<<<<
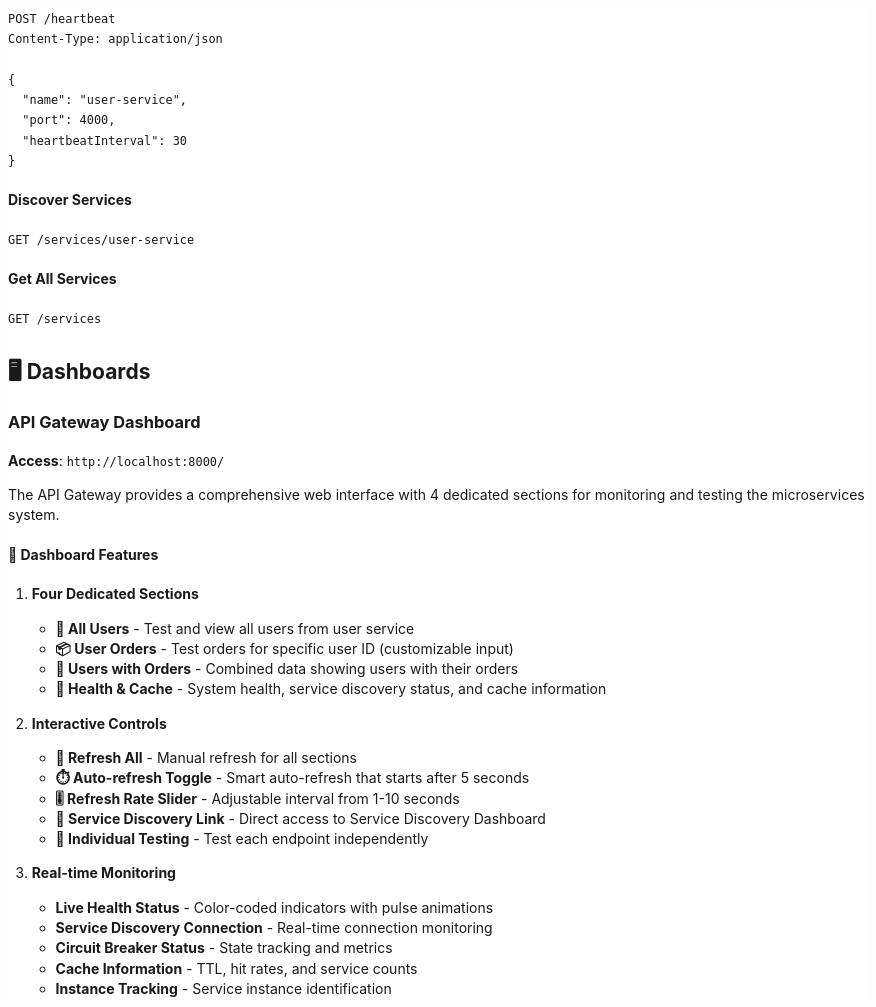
 ```http
POST /heartbeat
Content-Type: application/json

{
  "name": "user-service",
  "port": 4000,
  "heartbeatInterval": 30
}
```

#### **Discover Services**

```http
GET /services/user-service
```

#### **Get All Services**

```http
GET /services
```

## 🖥️ Dashboards <span id="dashboards"></span>

### API Gateway Dashboard

**Access**: `http://localhost:8000/`

The API Gateway provides a comprehensive web interface with 4 dedicated sections for monitoring and testing the microservices system.

#### 🎯 Dashboard Features

1. **Four Dedicated Sections**

   - **👥 All Users** - Test and view all users from user service
   - **📦 User Orders** - Test orders for specific user ID (customizable input)
   - **🔗 Users with Orders** - Combined data showing users with their orders
   - **🏥 Health & Cache** - System health, service discovery status, and cache information

2. **Interactive Controls**

   - **🔄 Refresh All** - Manual refresh for all sections
   - **⏱️ Auto-refresh Toggle** - Smart auto-refresh that starts after 5 seconds
   - **🎚️ Refresh Rate Slider** - Adjustable interval from 1-10 seconds
   - **🔗 Service Discovery Link** - Direct access to Service Discovery Dashboard
   - **🧪 Individual Testing** - Test each endpoint independently

3. **Real-time Monitoring**

   - **Live Health Status** - Color-coded indicators with pulse animations
   - **Service Discovery Connection** - Real-time connection monitoring
   - **Circuit Breaker Status** - State tracking and metrics
   - **Cache Information** - TTL, hit rates, and service counts
   - **Instance Tracking** - Service instance identification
>>>>
**EXERCISE REQUIREMENTS**.
Set down all entries above again, exactly, without images.

**ANSWER BOX**.
 ```http
POST /heartbeat
Content-Type: application/json

{
  "name": "user-service",
  "port": 4000,
  "heartbeatInterval": 30
}
```

#### **Discover Services**

```http
GET /services/user-service
```

#### **Get All Services**

```http
GET /services
```

## 🖥️ Dashboards <span id="dashboards"></span>

### API Gateway Dashboard

**Access**: `http://localhost:8000/`

The API Gateway provides a comprehensive web interface with 4 dedicated sections for monitoring and testing the microservices system.

#### 🎯 Dashboard Features

1. **Four Dedicated Sections**

   - **👥 All Users** - Test and view all users from user service
   - **📦 User Orders** - Test orders for specific user ID (customizable input)
   - **🔗 Users with Orders** - Combined data showing users with their orders
   - **🏥 Health & Cache** - System health, service discovery status, and cache information

2. **Interactive Controls**

   - **🔄 Refresh All** - Manual refresh for all sections
   - **⏱️ Auto-refresh Toggle** - Smart auto-refresh that starts after 5 seconds
   - **🎚️ Refresh Rate Slider** - Adjustable interval from 1-10 seconds
   - **🔗 Service Discovery Link** - Direct access to Service Discovery Dashboard
   - **🧪 Individual Testing** - Test each endpoint independently

3. **Real-time Monitoring**

   - **Live Health Status** - Color-coded indicators with pulse animations
   - **Service Discovery Connection** - Real-time connection monitoring
   - **Circuit Breaker Status** - State tracking and metrics
   - **Cache Information** - TTL, hit rates, and service counts
   - **Instance Tracking** - Service instance identification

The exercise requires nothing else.